* WHAT IS REQUIRED *
Go to the line containing "Минпромторг" in the listing below and retype it and every later line exactly, down to the last.

* PROVIDED DATA *
>>>
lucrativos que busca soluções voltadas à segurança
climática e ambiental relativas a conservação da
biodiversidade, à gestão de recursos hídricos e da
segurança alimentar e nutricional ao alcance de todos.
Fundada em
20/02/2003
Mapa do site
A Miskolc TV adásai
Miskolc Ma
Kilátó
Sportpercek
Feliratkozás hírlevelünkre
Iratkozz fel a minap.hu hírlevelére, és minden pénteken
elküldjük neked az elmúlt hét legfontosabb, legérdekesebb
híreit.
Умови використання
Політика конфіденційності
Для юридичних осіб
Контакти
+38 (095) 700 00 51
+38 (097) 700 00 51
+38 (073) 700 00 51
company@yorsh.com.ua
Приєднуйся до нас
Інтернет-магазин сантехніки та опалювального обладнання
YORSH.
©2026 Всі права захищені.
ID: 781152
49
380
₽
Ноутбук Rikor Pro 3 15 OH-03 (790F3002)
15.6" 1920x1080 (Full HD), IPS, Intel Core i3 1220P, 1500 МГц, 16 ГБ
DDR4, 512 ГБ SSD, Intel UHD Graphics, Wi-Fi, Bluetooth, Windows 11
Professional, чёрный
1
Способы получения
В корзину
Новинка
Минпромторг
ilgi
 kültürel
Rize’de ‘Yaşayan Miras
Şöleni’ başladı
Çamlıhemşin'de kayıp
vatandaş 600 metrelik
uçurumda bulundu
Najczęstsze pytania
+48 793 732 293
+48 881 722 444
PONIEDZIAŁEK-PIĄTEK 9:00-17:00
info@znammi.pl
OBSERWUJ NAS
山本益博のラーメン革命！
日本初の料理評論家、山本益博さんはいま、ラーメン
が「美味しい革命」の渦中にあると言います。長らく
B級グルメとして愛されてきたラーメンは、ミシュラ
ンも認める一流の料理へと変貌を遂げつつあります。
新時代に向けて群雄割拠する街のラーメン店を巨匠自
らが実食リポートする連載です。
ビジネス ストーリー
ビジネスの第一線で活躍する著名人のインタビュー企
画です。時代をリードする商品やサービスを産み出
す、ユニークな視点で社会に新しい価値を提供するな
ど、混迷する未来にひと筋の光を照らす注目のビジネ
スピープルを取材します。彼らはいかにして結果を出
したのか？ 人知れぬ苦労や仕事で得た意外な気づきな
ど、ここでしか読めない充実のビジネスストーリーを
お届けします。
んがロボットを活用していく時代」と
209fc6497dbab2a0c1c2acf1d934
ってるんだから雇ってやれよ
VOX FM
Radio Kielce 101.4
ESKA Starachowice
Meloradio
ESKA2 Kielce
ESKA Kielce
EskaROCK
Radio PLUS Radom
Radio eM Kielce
<<<
* RESPONSE TO THE TASK *
Минпромторг
ilgi
 kültürel
Rize’de ‘Yaşayan Miras
Şöleni’ başladı
Çamlıhemşin'de kayıp
vatandaş 600 metrelik
uçurumda bulundu
Najczęstsze pytania
+48 793 732 293
+48 881 722 444
PONIEDZIAŁEK-PIĄTEK 9:00-17:00
info@znammi.pl
OBSERWUJ NAS
山本益博のラーメン革命！
日本初の料理評論家、山本益博さんはいま、ラーメン
が「美味しい革命」の渦中にあると言います。長らく
B級グルメとして愛されてきたラーメンは、ミシュラ
ンも認める一流の料理へと変貌を遂げつつあります。
新時代に向けて群雄割拠する街のラーメン店を巨匠自
らが実食リポートする連載です。
ビジネス ストーリー
ビジネスの第一線で活躍する著名人のインタビュー企
画です。時代をリードする商品やサービスを産み出
す、ユニークな視点で社会に新しい価値を提供するな
ど、混迷する未来にひと筋の光を照らす注目のビジネ
スピープルを取材します。彼らはいかにして結果を出
したのか？ 人知れぬ苦労や仕事で得た意外な気づきな
ど、ここでしか読めない充実のビジネスストーリーを
お届けします。
んがロボットを活用していく時代」と
209fc6497dbab2a0c1c2acf1d934
ってるんだから雇ってやれよ
VOX FM
Radio Kielce 101.4
ESKA Starachowice
Meloradio
ESKA2 Kielce
ESKA Kielce
EskaROCK
Radio PLUS Radom
Radio eM Kielce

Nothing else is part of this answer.